By using around 2 hours of a target speaker’s data, we can now adapt the multi-lingual multi-speaker transformer teacher model to generate a new high quality model for the speaker that sounds very similar to the original recording. Then we can use a “finetuned teacher” to generate training data with rich content coverage to train a FastSpeech “student” for deployment that achieves the same quality as its finetuned teacher.
With this powerful multi-lingual model, we are also able to take the voice samples from one speaker in one language as input and transfer the voice into another target language, without losing quality.
With the Transformer and FastSpeech models, key improvements include:
Quality enhancements: The new models achieved significant MOS improvements over the previous robust LSTM-based Neural TTS models in our platform. For example, we did a side-by-side comparison on de-DE Kajta voice; the new model shows +0.4 comparative MOS gain over the baseline.
Higher performance: With the new models, users can get high quality Neural TTS output with faster response time. FastSpeech “students” have 10X inference speedup on mel-spectrogram generation using M60 GPUs compared to our previous production systems. Neural TTS can run 40% faster on a Kubernetes GPU Pod. We can also run Neural TTS on CPU with 0.06 RTF (Real Time Factor), which means 1 second of audio can be generated in 60ms on a Kubernetes CPU Pod.
When developing Neural TTS for new languages, there are also language-specific challenges that need to be addressed to ensure high voice quality and performance.
For example, to make synthetic speech sound humanlike, it is critical to get pitch accents right. Japanese (ja-JP) poses challenges for speech synthesis because of its complicated pitch accents.

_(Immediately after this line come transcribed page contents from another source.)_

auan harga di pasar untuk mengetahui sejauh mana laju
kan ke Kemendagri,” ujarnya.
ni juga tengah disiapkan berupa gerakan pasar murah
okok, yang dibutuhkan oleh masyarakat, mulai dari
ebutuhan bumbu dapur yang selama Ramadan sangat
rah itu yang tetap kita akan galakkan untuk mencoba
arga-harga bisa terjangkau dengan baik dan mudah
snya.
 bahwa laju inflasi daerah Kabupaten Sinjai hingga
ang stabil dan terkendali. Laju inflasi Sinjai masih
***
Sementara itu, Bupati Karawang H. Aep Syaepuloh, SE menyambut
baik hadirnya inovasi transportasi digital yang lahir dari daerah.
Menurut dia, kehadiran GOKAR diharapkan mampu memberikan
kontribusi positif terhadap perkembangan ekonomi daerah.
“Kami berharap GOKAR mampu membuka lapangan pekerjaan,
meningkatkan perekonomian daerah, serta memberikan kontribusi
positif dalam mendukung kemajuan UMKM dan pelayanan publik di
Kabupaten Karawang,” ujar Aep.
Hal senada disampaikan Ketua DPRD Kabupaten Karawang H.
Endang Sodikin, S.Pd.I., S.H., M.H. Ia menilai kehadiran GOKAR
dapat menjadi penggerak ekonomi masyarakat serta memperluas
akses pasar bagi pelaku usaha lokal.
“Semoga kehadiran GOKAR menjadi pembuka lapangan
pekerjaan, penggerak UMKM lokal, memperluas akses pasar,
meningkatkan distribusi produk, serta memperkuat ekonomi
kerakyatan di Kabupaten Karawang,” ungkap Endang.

However, most end-to-end TTS systems cannot perform well on pitch accents; we found that about 60% of production system's problems in Japanese synthesis are related to intonation and accents.

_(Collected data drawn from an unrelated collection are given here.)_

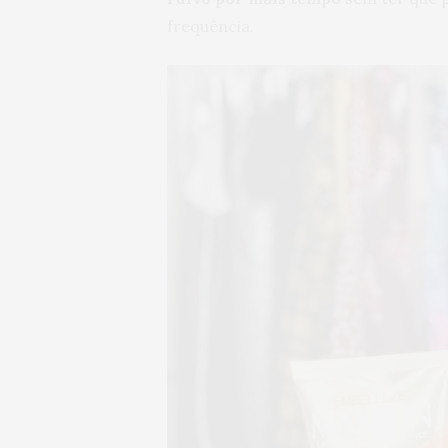
frequência.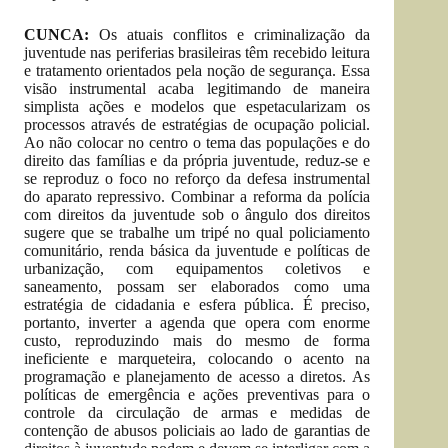
CUNCA:
Os atuais conflitos e criminalização da
juventude nas periferias brasileiras têm recebido leitura
e tratamento orientados pela noção de segurança. Essa
visão instrumental acaba legitimando de maneira
simplista ações e modelos que espetacularizam os
processos através de estratégias de ocupação policial.
Ao não colocar no centro o tema das populações e do
direito das famílias e da própria juventude, reduz-se e
se reproduz o foco no reforço da defesa instrumental
do aparato repressivo. Combinar a reforma da polícia
com direitos da juventude sob o ângulo dos direitos
sugere que se trabalhe um tripé no qual policiamento
comunitário, renda básica da juventude e políticas de
urbanização, com equipamentos coletivos e
saneamento, possam ser elaborados como uma
estratégia de cidadania e esfera pública. É preciso,
portanto, inverter a agenda que opera com enorme
custo, reproduzindo mais do mesmo de forma
ineficiente e marqueteira, colocando o acento na
programação e planejamento de acesso a diretos. As
políticas de emergência e ações preventivas para o
controle da circulação de armas e medidas de
contenção de abusos policiais ao lado de garantias de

Language-specific pitch accent prediction model
We built a transformer model to predict and account for pitch accent related features. The accent model predicts accent phrase boundaries and accent type information, and these accent features are introduced into the acoustic model. The teacher model and student model will use the accent features in training and synthesis.

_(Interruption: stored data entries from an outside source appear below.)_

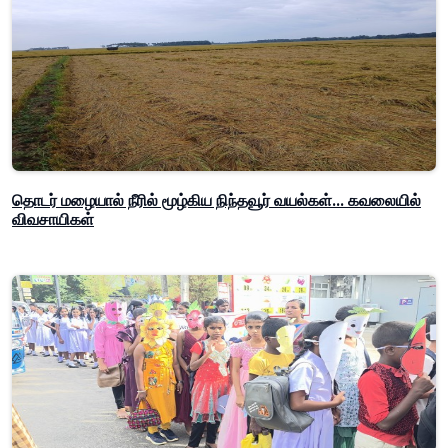
தொடர் மழையால் நீரில் மூழ்கிய நிந்தவூர் வயல்கள்... கவலையில்
விவசாயிகள்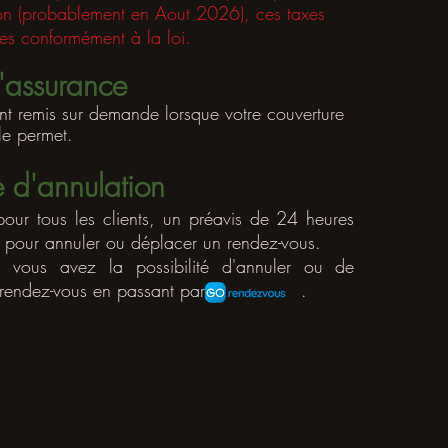
on (probablement en Aout 2026), ces taxes
ées conformément à la loi.
'assurance
nt remis sur demande lorsque votre couverture
le permet.
e d'annulation
pour tous les clients, un préavis de 24 heures
pour annuler ou déplacer un rendez-vous.
 vous avez la possibilité d'annuler ou de
un rendez-vous en passant par .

With the pitch accent features, the voice quality improves significantly. Our MOS test shows that the new ja-JP voice, Nanami, has a +0.3 improvement in MOS score compared to the previous production system. This method is also applicable to other languages with pitch accents.
Here are some samples:
Sample of the old model without pitch accent support
Sample of new model with pitch accent support
Create a custom voice with Neural TTS technology
The latest technical advancements in Neural TTS are also available in the Custom Neural Voice capability, enabling organizations to create a unique brand voice in multiple languages with 5-10X less data.